Two good times to sell your dealership are right before the market goes bad (tough to predict) and when it is on its way back, because other dealers want to expand to take advantage of good times.
Selling your dealership is not something you decide one evening and announce to the world the next day. Maximizing the sales price for your dealership, while protecting it through the process, requires a substantial amount of work.
Here are things to consider.
Value what you are selling. What is a realistic goodwill range for dealerships of your brand, and how do factors, such as your location and past performance, affect that?
How about the sale or rental value of your real estate? Do your new cars have damage or excess mileage? Do you have obsolete or otherwise unreturnable parts in inventory? Do you have overaged used cars with unrealized losses?
Develop a pro forma analysis of what you can expect to wind up with. Don't end up paying liabilities from your own pocket. Work with your accountant or controller to create a set of calculations of net proceeds from various hoped-for and expected selling prices.
Be brutally honest and do a realistic analysis of the funds that will be coming in at closing on the deal and the funds that will have to go out at and after closing.
Reductions from the proceeds must be fully taken into account, such as loan payoffs, the tax on LIFO (last in, first out) reserve, chargebacks, and other taxes and expenses to settle claims and wind down the business. This will help you develop your bottom-line selling price.
Inspect your facilities and equipment and with a buyer's eyes. Clean up and do necessary repairs.
Have an environmental inspection done before you even start the process to see where you may have issues. Remedy problems since they may spook buyers and their lenders.
Review the dealership's monthly accounts payable, figure out whether payments are made for contractual liabilities, and identify contracts to be assigned.
If you are going to ask a buyer to accept assignment of a storage lot lease, a computer system lease, an environmental services contract and the like, include the obligation in the buy/sell contract.
If you sign a buy/sell contract without providing for them, you run the risk of going to closing with enormous liabilities leaving you at the mercy of the buyer.
Be prepared to disclose to a buyer any issues that are likely to be raised by your franchisor. If the factory wants improvements or changes, you can be sure it will demand those — and more — from a buyer to approve the deal.
You don't want to get involved with a buyer, ink a deal, and then watch it crater because the manufacturer's demands for a bigger showroom or for a de-dualing are unpalatable for the buyer.
Prepare a descriptive package of your location, facilities, and operations. Include financials, pro forma financials that add back expenses a new owner won't experience. Include other important materials that tell your story.
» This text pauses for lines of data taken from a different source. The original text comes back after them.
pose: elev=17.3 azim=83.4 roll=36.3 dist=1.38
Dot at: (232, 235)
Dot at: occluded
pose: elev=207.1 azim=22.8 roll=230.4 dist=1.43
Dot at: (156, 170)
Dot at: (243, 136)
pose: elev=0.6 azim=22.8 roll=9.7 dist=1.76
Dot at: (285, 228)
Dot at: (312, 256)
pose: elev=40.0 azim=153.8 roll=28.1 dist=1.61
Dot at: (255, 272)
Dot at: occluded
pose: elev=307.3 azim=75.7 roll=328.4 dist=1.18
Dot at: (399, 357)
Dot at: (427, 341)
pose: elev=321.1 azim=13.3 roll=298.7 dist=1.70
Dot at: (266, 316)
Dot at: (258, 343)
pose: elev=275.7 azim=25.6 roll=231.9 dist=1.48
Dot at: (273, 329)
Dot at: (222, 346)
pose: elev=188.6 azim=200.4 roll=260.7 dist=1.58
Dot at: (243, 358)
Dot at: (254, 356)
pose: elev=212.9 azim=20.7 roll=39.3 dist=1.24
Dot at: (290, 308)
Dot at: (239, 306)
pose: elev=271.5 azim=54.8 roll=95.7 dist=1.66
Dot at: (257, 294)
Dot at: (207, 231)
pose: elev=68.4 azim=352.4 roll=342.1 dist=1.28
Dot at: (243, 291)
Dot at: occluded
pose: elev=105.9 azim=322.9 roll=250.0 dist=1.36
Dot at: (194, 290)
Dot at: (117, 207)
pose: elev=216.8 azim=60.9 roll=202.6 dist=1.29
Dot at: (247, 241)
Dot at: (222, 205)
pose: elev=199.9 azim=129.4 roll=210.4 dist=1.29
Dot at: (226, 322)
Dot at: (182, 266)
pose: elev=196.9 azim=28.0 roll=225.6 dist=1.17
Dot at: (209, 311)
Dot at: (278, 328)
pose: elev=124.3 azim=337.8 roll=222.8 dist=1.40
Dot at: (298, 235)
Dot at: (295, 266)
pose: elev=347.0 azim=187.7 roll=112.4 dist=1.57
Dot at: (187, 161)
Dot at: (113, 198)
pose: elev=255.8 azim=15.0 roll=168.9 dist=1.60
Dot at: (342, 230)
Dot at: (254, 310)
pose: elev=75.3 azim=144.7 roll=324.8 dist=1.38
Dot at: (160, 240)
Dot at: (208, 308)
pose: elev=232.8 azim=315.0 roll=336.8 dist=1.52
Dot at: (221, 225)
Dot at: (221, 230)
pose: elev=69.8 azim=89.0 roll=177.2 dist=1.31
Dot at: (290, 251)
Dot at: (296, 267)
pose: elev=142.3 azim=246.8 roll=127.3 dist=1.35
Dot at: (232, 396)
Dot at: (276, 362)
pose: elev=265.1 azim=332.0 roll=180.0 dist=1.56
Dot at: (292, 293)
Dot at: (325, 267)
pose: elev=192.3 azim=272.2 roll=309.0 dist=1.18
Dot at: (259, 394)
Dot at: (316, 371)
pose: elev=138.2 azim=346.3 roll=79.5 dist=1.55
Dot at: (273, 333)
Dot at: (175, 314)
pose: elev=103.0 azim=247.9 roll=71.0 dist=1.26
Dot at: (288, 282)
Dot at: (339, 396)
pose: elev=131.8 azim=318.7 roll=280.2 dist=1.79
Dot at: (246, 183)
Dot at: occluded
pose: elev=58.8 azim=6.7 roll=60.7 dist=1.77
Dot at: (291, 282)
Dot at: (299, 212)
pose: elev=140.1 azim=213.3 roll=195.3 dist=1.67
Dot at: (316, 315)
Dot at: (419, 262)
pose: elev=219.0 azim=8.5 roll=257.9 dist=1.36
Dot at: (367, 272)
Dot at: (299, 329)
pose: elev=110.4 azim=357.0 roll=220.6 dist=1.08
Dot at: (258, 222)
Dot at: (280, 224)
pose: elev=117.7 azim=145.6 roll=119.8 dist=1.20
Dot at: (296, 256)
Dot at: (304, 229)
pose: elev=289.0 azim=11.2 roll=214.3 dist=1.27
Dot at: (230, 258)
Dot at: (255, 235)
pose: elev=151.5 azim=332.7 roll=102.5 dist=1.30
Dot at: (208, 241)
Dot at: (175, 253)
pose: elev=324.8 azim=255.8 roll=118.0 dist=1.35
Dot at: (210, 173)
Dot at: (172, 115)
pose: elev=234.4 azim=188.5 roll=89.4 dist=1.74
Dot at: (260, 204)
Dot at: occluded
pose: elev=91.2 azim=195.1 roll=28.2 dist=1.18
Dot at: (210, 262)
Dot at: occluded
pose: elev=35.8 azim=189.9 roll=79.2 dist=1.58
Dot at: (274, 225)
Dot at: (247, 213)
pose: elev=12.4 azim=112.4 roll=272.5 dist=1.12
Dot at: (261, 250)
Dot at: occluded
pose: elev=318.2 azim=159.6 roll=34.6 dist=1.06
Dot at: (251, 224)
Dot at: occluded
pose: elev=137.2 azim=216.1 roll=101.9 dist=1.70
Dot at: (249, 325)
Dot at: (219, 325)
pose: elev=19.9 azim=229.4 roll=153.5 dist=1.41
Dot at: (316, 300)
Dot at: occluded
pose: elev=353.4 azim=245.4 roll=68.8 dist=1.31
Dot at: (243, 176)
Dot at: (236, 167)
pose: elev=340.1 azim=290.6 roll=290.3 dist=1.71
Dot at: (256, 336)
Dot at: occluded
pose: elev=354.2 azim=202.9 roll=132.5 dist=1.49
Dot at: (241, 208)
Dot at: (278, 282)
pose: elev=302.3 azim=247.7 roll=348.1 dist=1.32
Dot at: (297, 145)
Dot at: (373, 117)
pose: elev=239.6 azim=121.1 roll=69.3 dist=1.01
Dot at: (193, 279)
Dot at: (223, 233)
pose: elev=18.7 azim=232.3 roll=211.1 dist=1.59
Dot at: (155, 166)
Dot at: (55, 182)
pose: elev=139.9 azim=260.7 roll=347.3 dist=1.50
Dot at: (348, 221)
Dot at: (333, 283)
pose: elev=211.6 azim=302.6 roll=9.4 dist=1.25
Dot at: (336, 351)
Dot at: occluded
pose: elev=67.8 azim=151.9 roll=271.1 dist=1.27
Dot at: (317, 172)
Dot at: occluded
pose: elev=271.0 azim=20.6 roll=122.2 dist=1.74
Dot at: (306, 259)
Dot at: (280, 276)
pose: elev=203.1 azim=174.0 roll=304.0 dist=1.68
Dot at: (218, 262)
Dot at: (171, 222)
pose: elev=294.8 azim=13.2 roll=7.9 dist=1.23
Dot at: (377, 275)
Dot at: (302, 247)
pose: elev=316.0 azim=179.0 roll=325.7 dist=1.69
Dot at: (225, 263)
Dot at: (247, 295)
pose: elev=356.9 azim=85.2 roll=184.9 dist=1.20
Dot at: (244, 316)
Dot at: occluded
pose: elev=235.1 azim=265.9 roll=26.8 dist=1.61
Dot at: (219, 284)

This will allow you to take control of the process.
Do not release a package without a confidentiality agreement. A sound one requires the potential buyer to acknowledge that certain information is confidential, including the fact that your dealership is for sale.
Develop a list of prospects. Consider strategic buyers who have a particular reason to buy your store, dealers who have expressed interest over the years, and dealer groups, including public companies.
Retain an attorney early. A lawyer experienced in dealership buy/sells can help you prepare a confidentiality agreement and your disclosure materials, assist you in develop a plan, help you structure and negotiate the deal, develop a solid buy/sell agreement and work with you to close the deal.